Majority of the questions the NIPSS delegation asked the CSOs centred on self-regulation. They asked the CSOs to give accounts of how they fund their programmes as well as regulate and sanction erring members.
There was a slight drama when a NIPSS delegate said CSOs present themselves as beggars by often depending on foreign grants.
The comment was countered by Stephen Adeoye, the Co-chair primary health care advocacy team (NGO).
“We leverage on our expertise that is how we partner with international CSOs. Everything is not money and there are things we decipher when we track and monitor programmes in the health system,” Mr Adeoye said.
“Please, CSOs are not beggars. We have left that level.”
Mr Adeoye also explained how CSOs in Niger regulate their activities especially with regard to public health.
“We now synergise our effort. Before, we don’t have a board but now we do. Every quarter, we come back to report to the umbrella body. We try to synergise to avoid duplications. We now have personal audits of the CSOs working in Niger.
“The CSOs report back to the health platform, every quarter you report to the umbrella body on what you are doing.”
He said the government now respects “us because they know what we are doing in terms of monitoring health delivery systems in Niger. So far, so good we did need assessment. We went to PHCs and asked them what are your challenges? Most of them said its capacity and facility.”

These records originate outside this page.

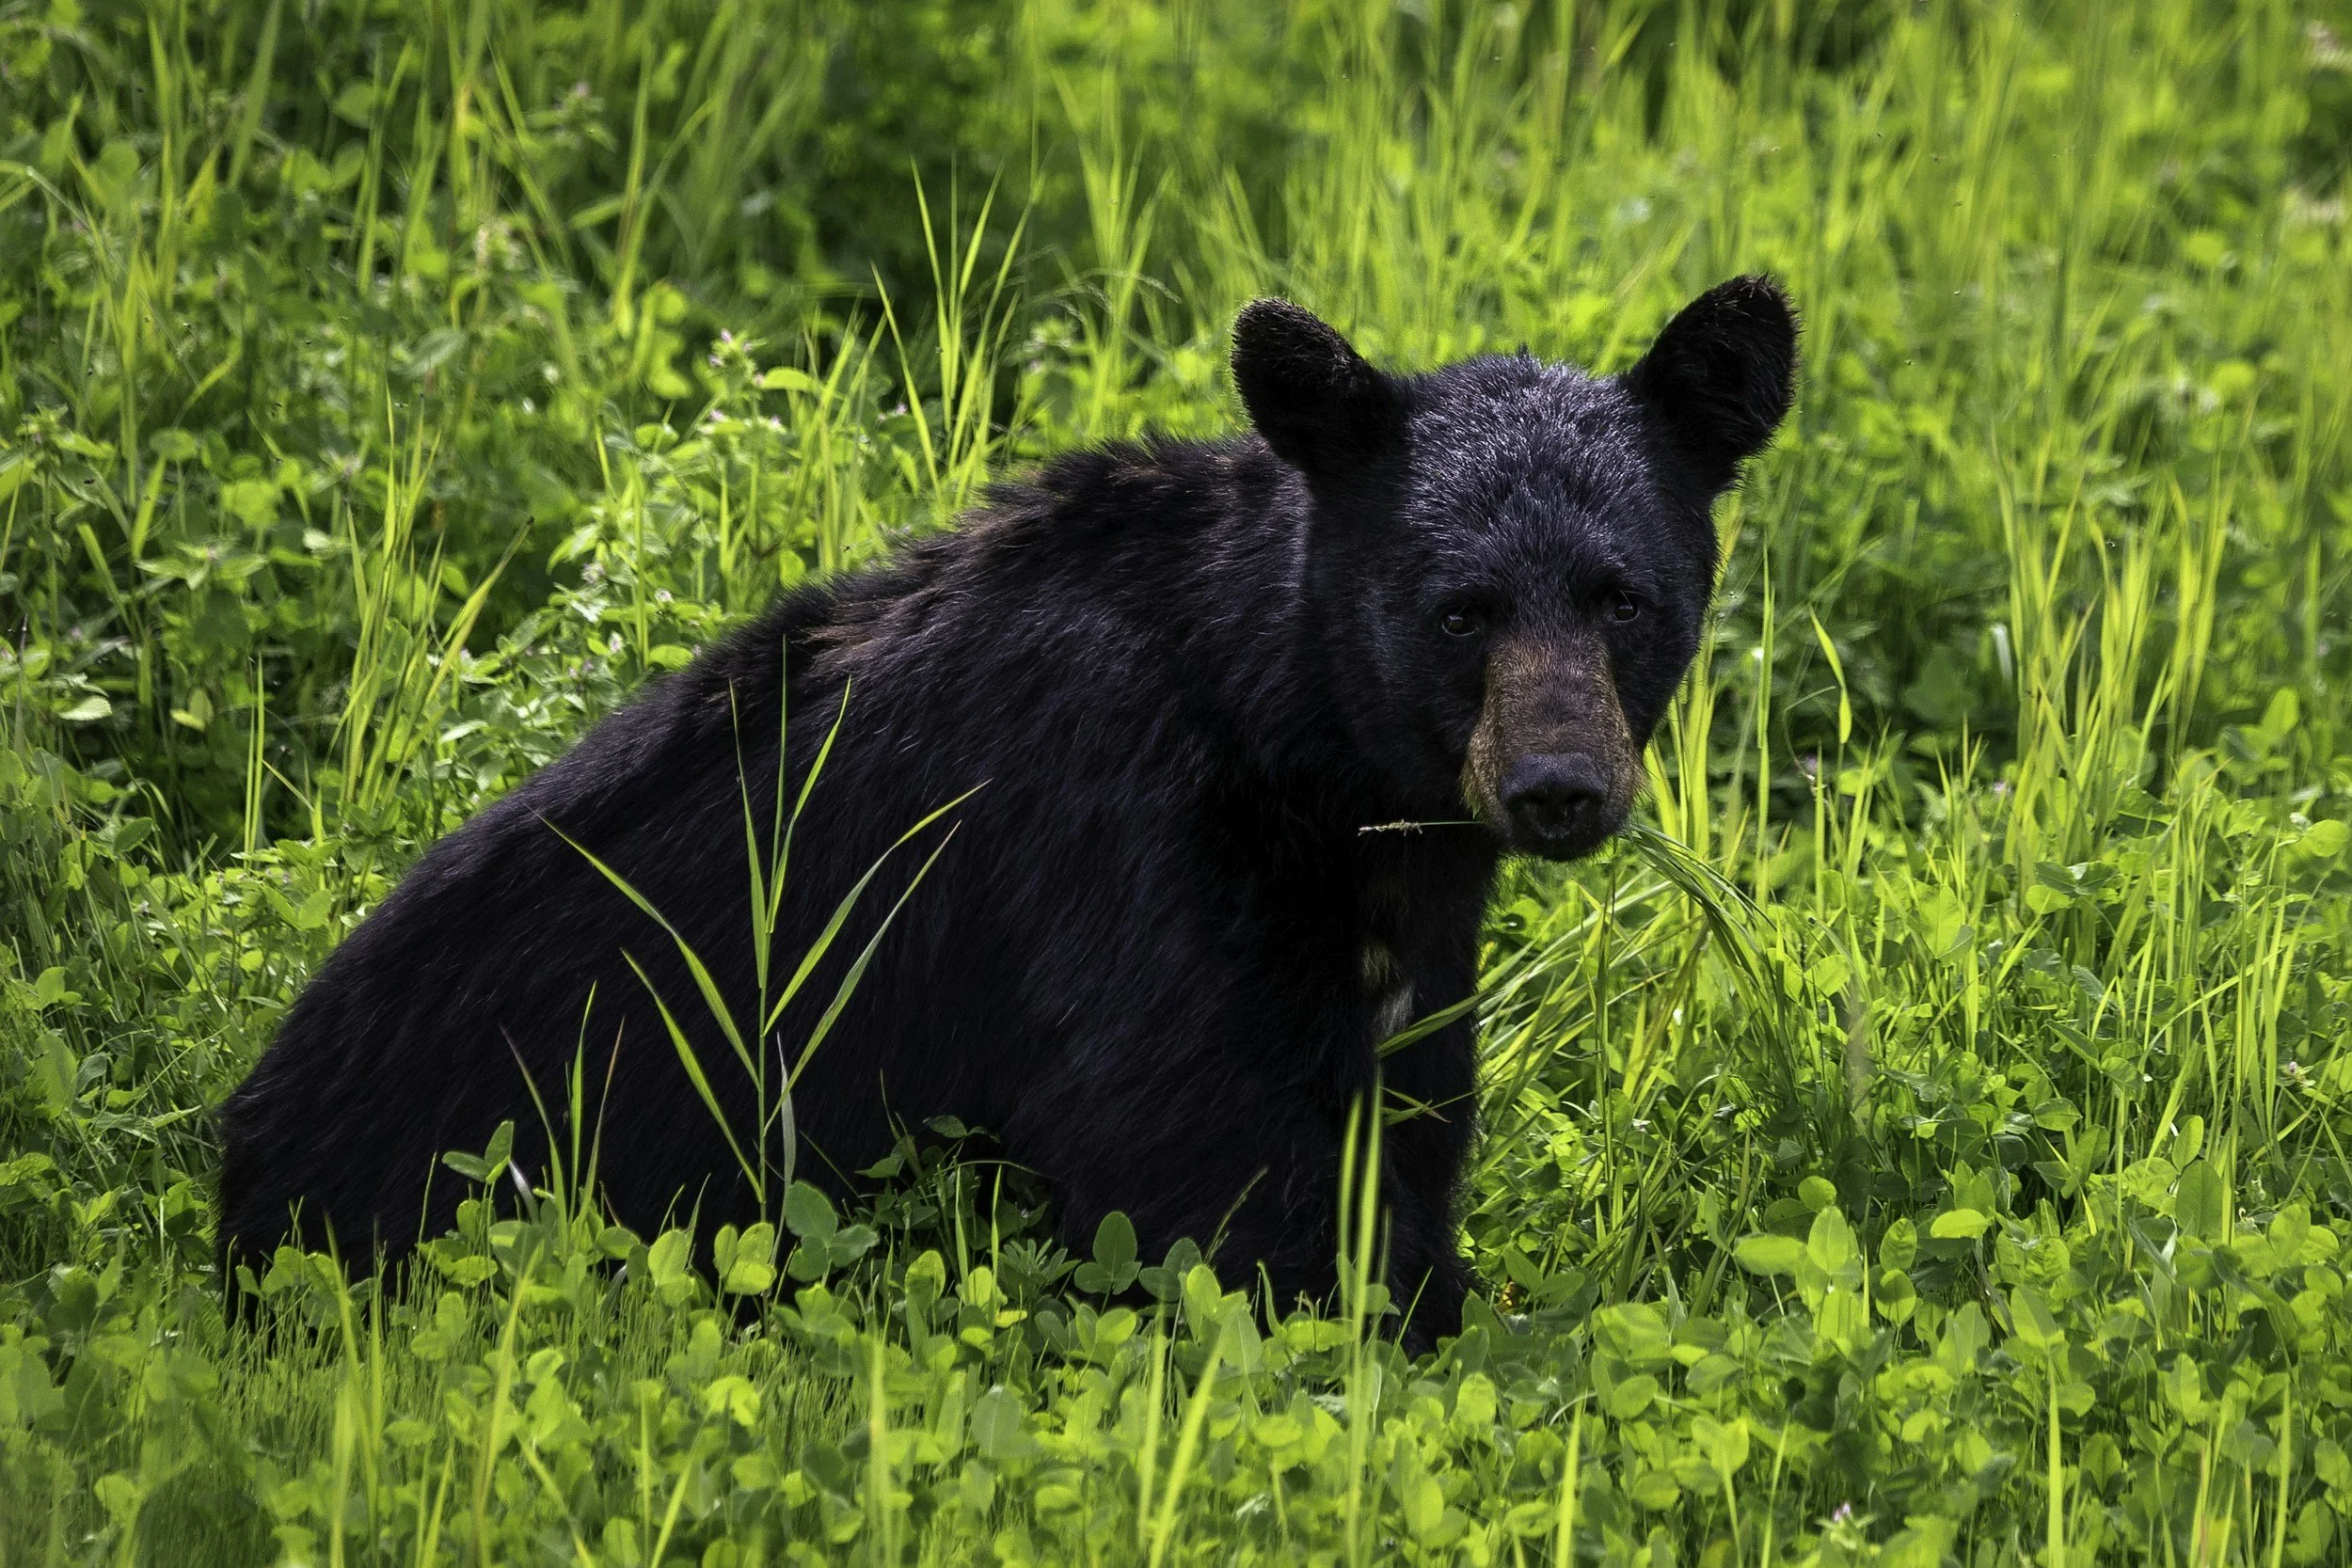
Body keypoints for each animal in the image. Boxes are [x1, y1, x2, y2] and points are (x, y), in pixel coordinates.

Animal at [218, 277, 1796, 1348]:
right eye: (1459, 609)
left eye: (1624, 599)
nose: (1558, 786)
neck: (1300, 754)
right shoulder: (1124, 851)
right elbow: (1202, 1168)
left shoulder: (1397, 933)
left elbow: (1400, 1118)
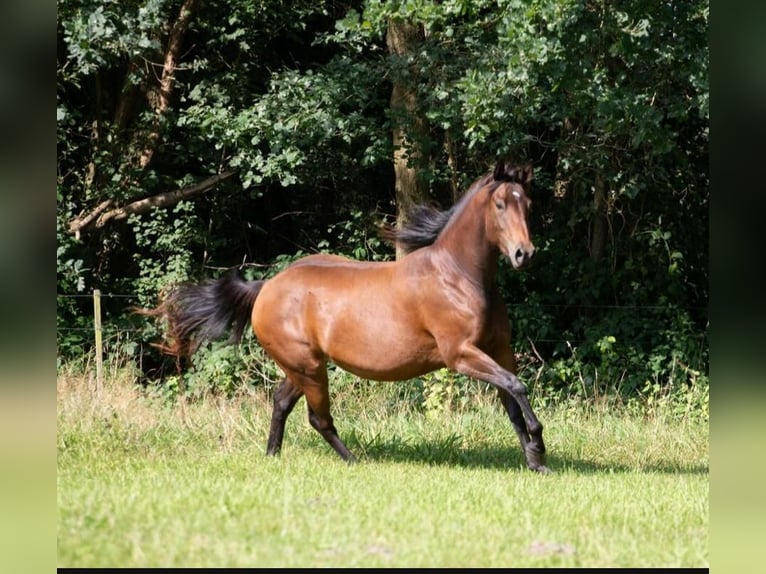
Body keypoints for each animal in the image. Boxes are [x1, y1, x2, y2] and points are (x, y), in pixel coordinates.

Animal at [142, 161, 552, 472]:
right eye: (500, 204)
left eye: (528, 204)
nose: (524, 254)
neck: (458, 277)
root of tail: (268, 286)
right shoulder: (461, 355)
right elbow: (517, 388)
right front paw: (539, 443)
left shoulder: (498, 351)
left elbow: (512, 403)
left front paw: (535, 462)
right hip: (308, 367)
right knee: (317, 417)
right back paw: (354, 461)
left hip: (301, 366)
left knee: (281, 402)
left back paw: (273, 456)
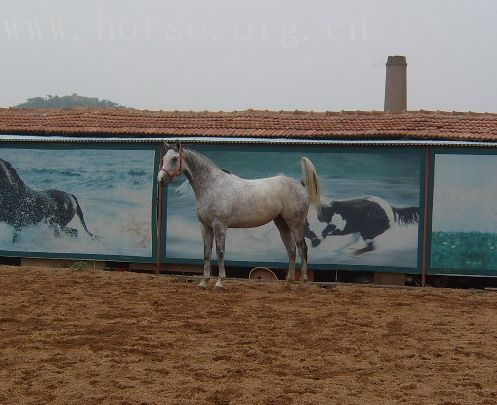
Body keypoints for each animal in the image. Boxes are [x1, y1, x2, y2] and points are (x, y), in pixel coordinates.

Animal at [158, 141, 322, 288]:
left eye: (174, 159)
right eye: (163, 158)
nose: (161, 180)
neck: (212, 186)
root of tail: (300, 185)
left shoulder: (219, 226)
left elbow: (220, 251)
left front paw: (219, 282)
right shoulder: (205, 226)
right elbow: (206, 252)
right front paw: (203, 282)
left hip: (296, 224)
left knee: (302, 248)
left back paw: (303, 282)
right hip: (282, 224)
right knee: (291, 249)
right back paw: (288, 282)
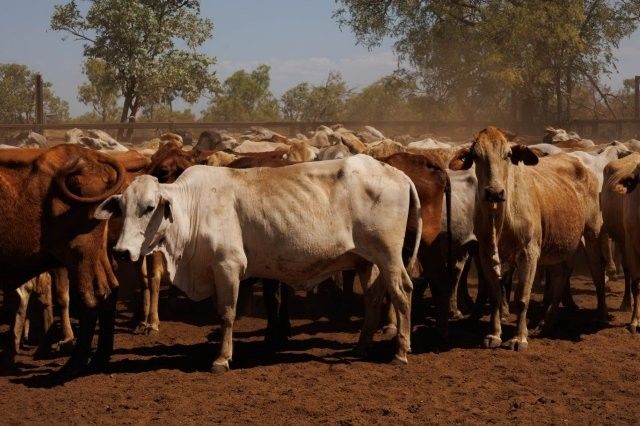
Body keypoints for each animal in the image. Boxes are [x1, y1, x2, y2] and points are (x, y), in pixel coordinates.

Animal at [95, 155, 422, 370]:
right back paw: (363, 346)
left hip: (389, 256)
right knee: (374, 296)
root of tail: (397, 174)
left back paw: (400, 351)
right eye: (121, 207)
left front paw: (221, 358)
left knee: (403, 292)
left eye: (150, 207)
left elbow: (227, 314)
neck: (194, 206)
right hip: (367, 260)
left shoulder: (228, 267)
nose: (121, 251)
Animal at [449, 127, 607, 351]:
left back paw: (601, 315)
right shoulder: (486, 254)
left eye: (507, 155)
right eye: (476, 156)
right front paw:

The NIPSS team lead, Nasirudeen Usman, urged the CSOs to maintain a transparent track record so that they can effectively monitor government activities in the public health system.
“The way forward is for us to put our house in order and be disciplined,” Mr Adeoye told PREMIUM TIMES after the interactive session.
“Development partners are wiser now. They tell you what they want you to do, if you do it well they will come and do screening and maybe increase your grants but if you are not able to do it, they will push you aside.
Mr Adeoye explained how CSOs in Niger sanction erring members.
“If a CSO is found wanting, we call them to the umbrella body. We don’t just sanction them, we call them to defend themselves and if they are found wanting they are suspended or blacklisted depending on the degree of the offence.”
The NIPSS delegation is currently in Lagos for a continuation of their study tour.